4. If you could share one learning experience/great lesson, what would it be?
Early on, I was so desperate to get going that when someone asked me about my prices, I would state them, but then follow up quickly with, “but we can work out something…” or some such thing. Remember, just as a job helps them pay their bills, getting paid for a resume helps you pay yours. You have to remember that being a resume writer is your job and you deserve to be rewarded competitively for a job well done. State your prices, state your value proposition and then BE QUIET. When you are confident in what you offer, others will be confident that they are getting a good product and good price. If they go elsewhere, you have to be okay with that.
5. Looking back, what would you have done differently? Done the same?
I would not have spent my money on sponsoring tables, doing advertisements, etc. It is just not effective. I would have developed my systems and processes faster and stuck to them.
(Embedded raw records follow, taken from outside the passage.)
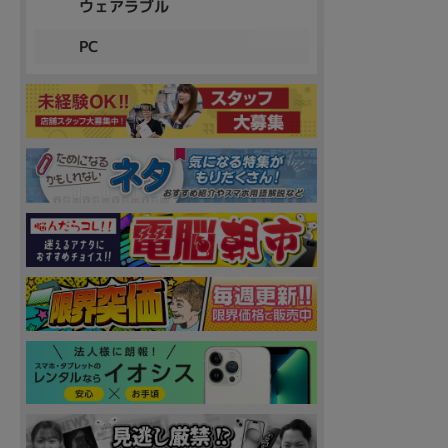
ウェアラブル
PC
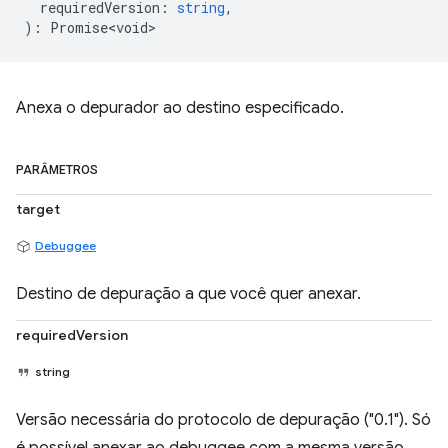
requiredVersion
:
string
,
)
:
Promise<void>
Anexa o depurador ao destino especificado.
PARÂMETROS
target
Debuggee
Destino de depuração a que você quer anexar.
requiredVersion
string
Versão necessária do protocolo de depuração ("0.1"). Só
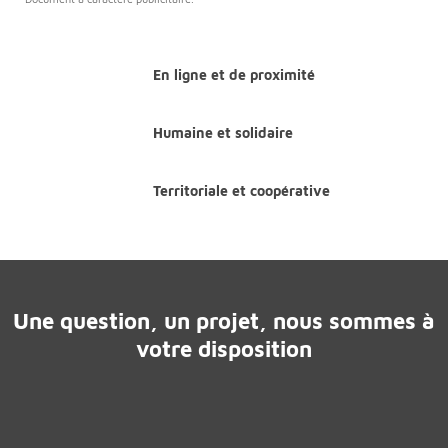
En ligne et de proximité
Humaine et solidaire
Territoriale et coopérative
Une question, un projet, nous sommes à
votre disposition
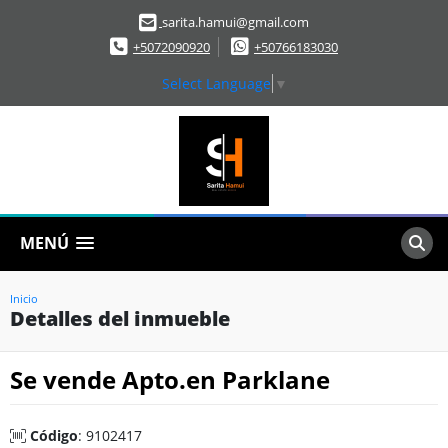
sarita.hamui@gmail.com
+5072090920
+50766183030
Select Language
▼
MENÚ
Inicio
Detalles del inmueble
Se vende Apto.en Parklane
Código
: 9102417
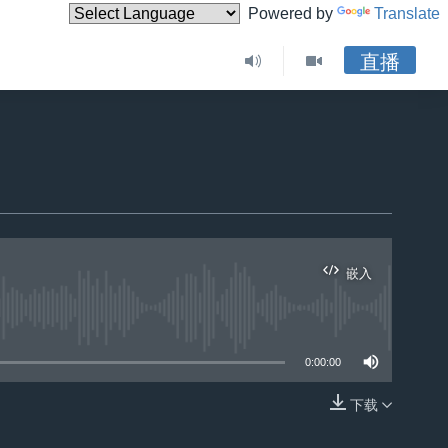
Powered by
Translate
直播
嵌入
0:00:00
下载
嵌入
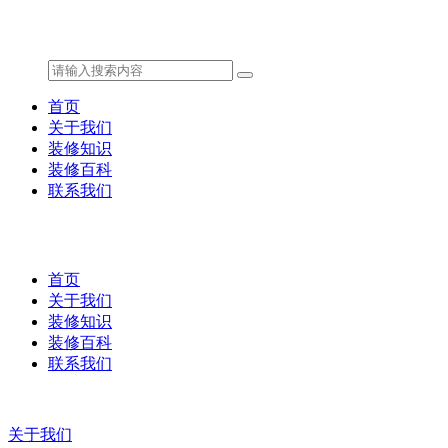
首页
关于我们
装修知识
装修百科
联系我们
首页
关于我们
装修知识
装修百科
联系我们
关于我们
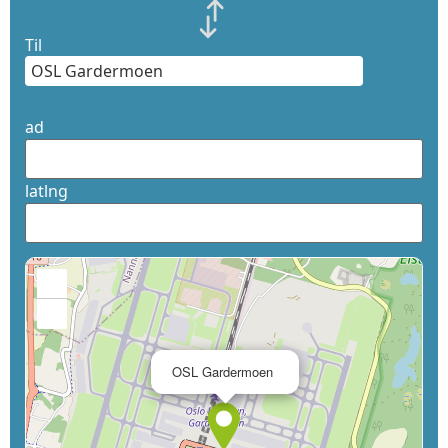
Til
ad
latlng
+
−
×
OSL Gardermoen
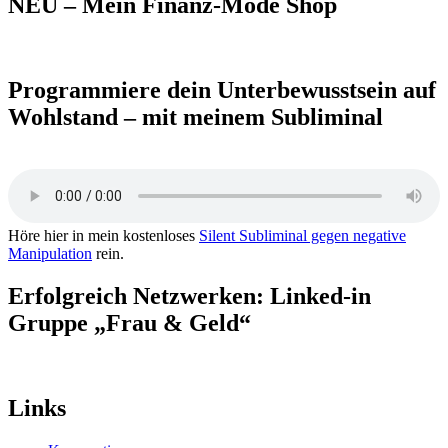
NEU – Mein Finanz-Mode Shop
Programmiere dein Unterbewusstsein auf
Wohlstand – mit meinem Subliminal
Höre hier in mein kostenloses
Silent Subliminal gegen negative
Manipulation
rein.
Erfolgreich Netzwerken: Linked-in
Gruppe „Frau & Geld“
Links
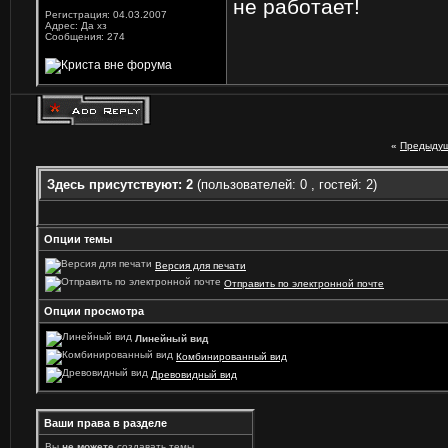
не работает!
Регистрация: 04.03.2007
Адрес: Да хз
Сообщения: 274
«
Предыдущ
Здесь присутствуют: 2
(пользователей: 0 , гостей: 2)
Опции темы
Версия для печати
Отправить по электронной почте
Опции просмотра
Линейный вид
Комбинированный вид
Древовидный вид
Ваши права в разделе
Вы
не можете
создавать темы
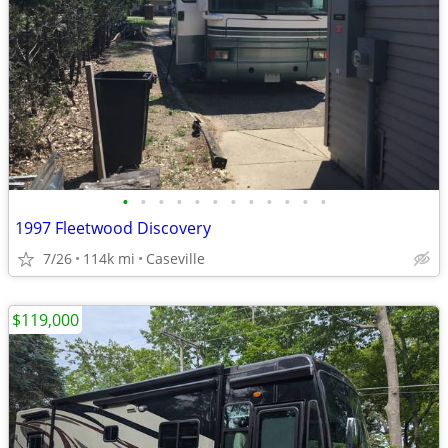
•
•
•
•
•
•
•
•
•
•
•
•
1997 Fleetwood Discovery
7/26
114k mi
Caseville
$119,000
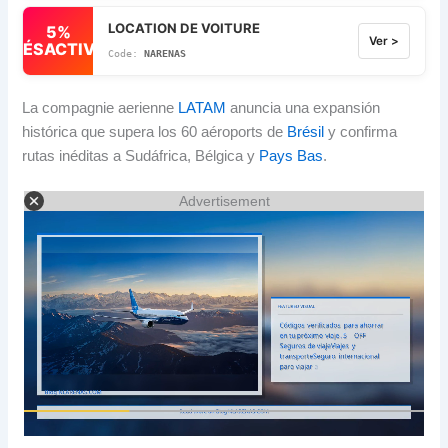
LOCATION DE VOITURE
5%
Ver >
DÉSACTIVÉ
NARENAS
La compagnie aerienne
LATAM
anuncia una expansión
histórica que supera los
60 aéroports de
Brésil
y confirma
rutas inéditas a Sudáfrica
,
Bélgica y
Pays Bas
.
Advertisement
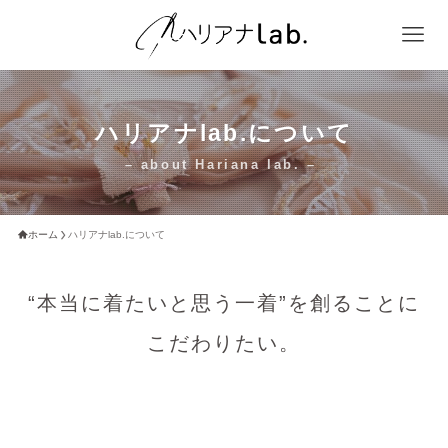
ハリアナlab.について
– about Hariana lab. –
ホーム
ハリアナlab.について
“本当に着たいと思う一着”を創ることに
こだわりたい。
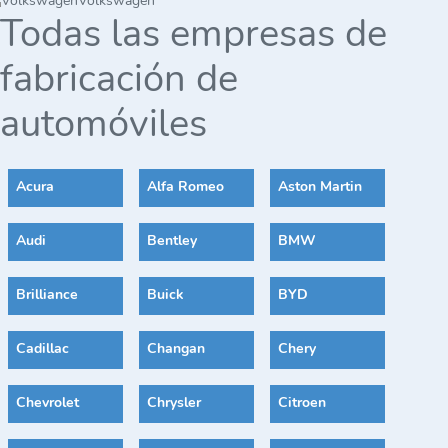
Volkswagen
Todas las empresas de
fabricación de
automóviles
Acura
Alfa Romeo
Aston Martin
Audi
Bentley
BMW
Brilliance
Buick
BYD
Cadillac
Changan
Chery
Chevrolet
Chrysler
Citroen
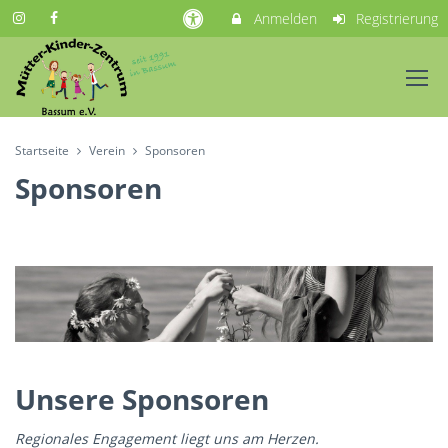
Anmelden
Registrierung
Startseite
Verein
Sponsoren
Sponsoren
Unsere Sponsoren
Regionales Engagement liegt uns am Herzen.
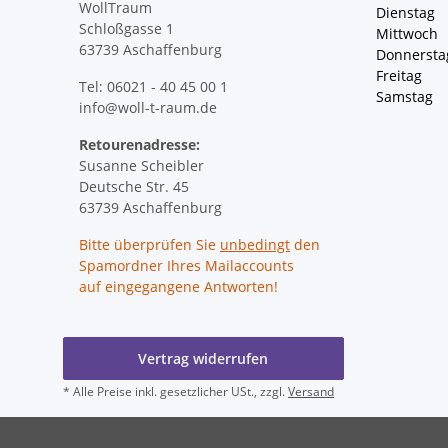
WollTraum
Dienstag
Schloßgasse 1
Mittwoch 
63739 Aschaffenburg
Donnersta
Freitag 
Tel: 06021 - 40 45 00 1
Samstag 
info@woll-t-raum.de
Retourenadresse:
Susanne Scheibler
Deutsche Str. 45
63739 Aschaffenburg
Bitte überprüfen Sie
unbedingt
den
Spamordner Ihres Mailaccounts
auf eingegangene Antworten!
Vertrag widerrufen
* Alle Preise inkl. gesetzlicher USt., zzgl.
Versand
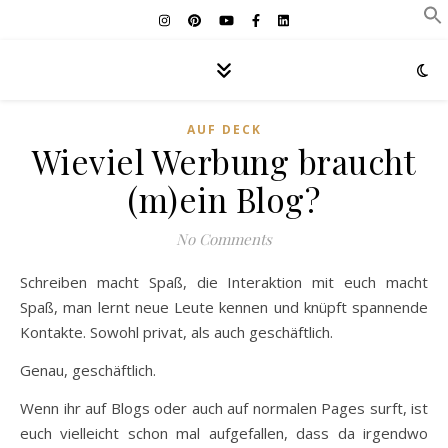
AUF DECK
Wieviel Werbung braucht
(m)ein Blog?
No Comments
Schreiben macht Spaß, die Interaktion mit euch macht
Spaß, man lernt neue Leute kennen und knüpft spannende
Kontakte. Sowohl privat, als auch geschäftlich.
Genau, geschäftlich.
Wenn ihr auf Blogs oder auch auf normalen Pages surft, ist
euch vielleicht schon mal aufgefallen, dass da irgendwo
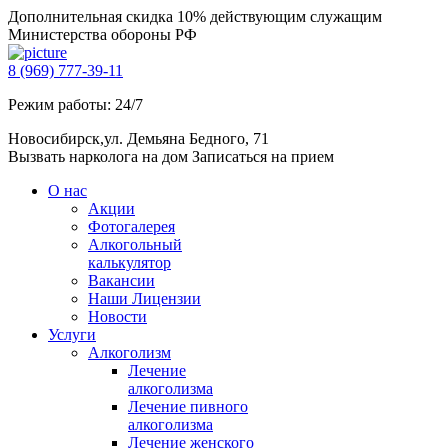
Дополнительная скидка 10% действующим служащим
Министерства обороны РФ
8 (969) 777-39-11
Режим работы: 24/7
Новосибирск,ул. Демьяна Бедного, 71
Вызвать нарколога на дом
Записаться на прием
О нас
Акции
Фотогалерея
Алкогольный
калькулятор
Вакансии
Наши Лицензии
Новости
Услуги
Алкоголизм
Лечение
алкоголизма
Лечение пивного
алкоголизма
Лечение женского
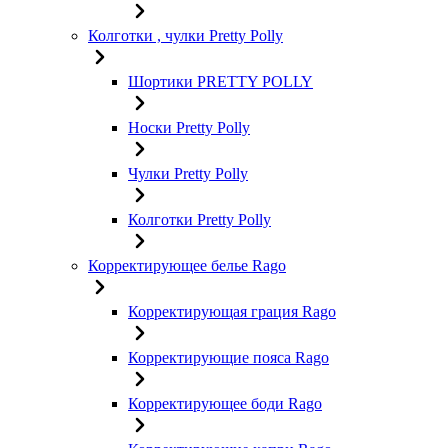
Колготки , чулки Pretty Polly
Шортики PRETTY POLLY
Носки Pretty Polly
Чулки Pretty Polly
Колготки Pretty Polly
Корректирующее белье Rago
Корректирующая грация Rago
Корректирующие пояса Rago
Корректирующее боди Rago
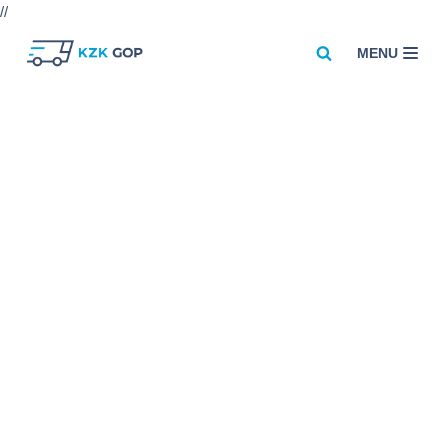
//
MENU
Przejdź
do
treści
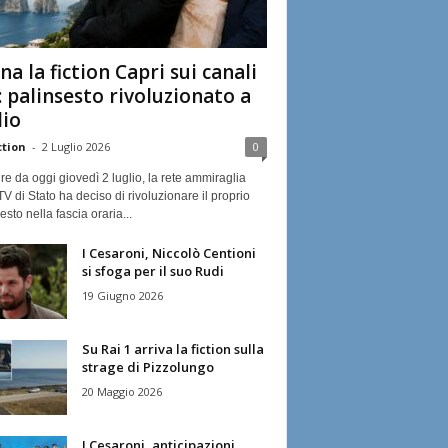
na la fiction Capri sui canali
: palinsesto rivoluzionato a
lio
ction
-
2 Luglio 2026
0
ire da oggi giovedì 2 luglio, la rete ammiraglia
TV di Stato ha deciso di rivoluzionare il proprio
esto nella fascia oraria...
I Cesaroni, Niccolò Centioni
si sfoga per il suo Rudi
19 Giugno 2026
Su Rai 1 arriva la fiction sulla
strage di Pizzolungo
20 Maggio 2026
I Cesaroni, anticipazioni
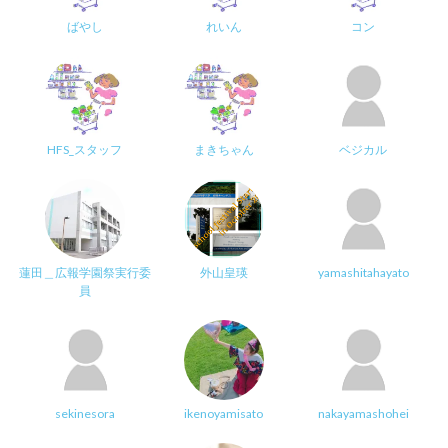
ばやし
れいん
コン
HFS_スタッフ
まきちゃん
ベジカル
蓮田＿広報学園祭実行委
外山皇瑛
yamashitahayato
員
sekinesora
ikenoyamisato
nakayamashohei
6. What advice would you give someone just entering the resume-writing industry?
Define your ideal customer. Actually write the characteristics of that person on paper (Professional level? College grads? Retirees returning to the workforce? Freed convicts? Very specific education or income level? Only engineers?) and then define WHY this profile is your target. Next, write down what you offer (how you validate yourself to this target). For example, you may have 25 years in retail, so your target customer is retail management professionals. Great! Your 25 years demonstrates that you “get” the retail person, can speak their lingo, and will develop a resume that will appeal to someone who hires the retail professional. It may seem like you’re limiting your opportunities, but you are actually setting yourself up as an expert and in a position to exploit a niche. You have limited bandwidth as a solo-preneur. By going narrow, you build stronger relationships and more referral opportunities than if you try to stay broad and never develop an expertise or expert status. By the way, referrals are your GOLD.
7. How do you see our industry transforming over the next 12 months? 5 years? What do think resume writers need to know in order to survive?
Because HR and hiring is going mobile, resume writers need to figure out where they fit in with helping candidates be mobile. Resume writers need to also help people define the THEMES of their careers, not just the functions of their jobs.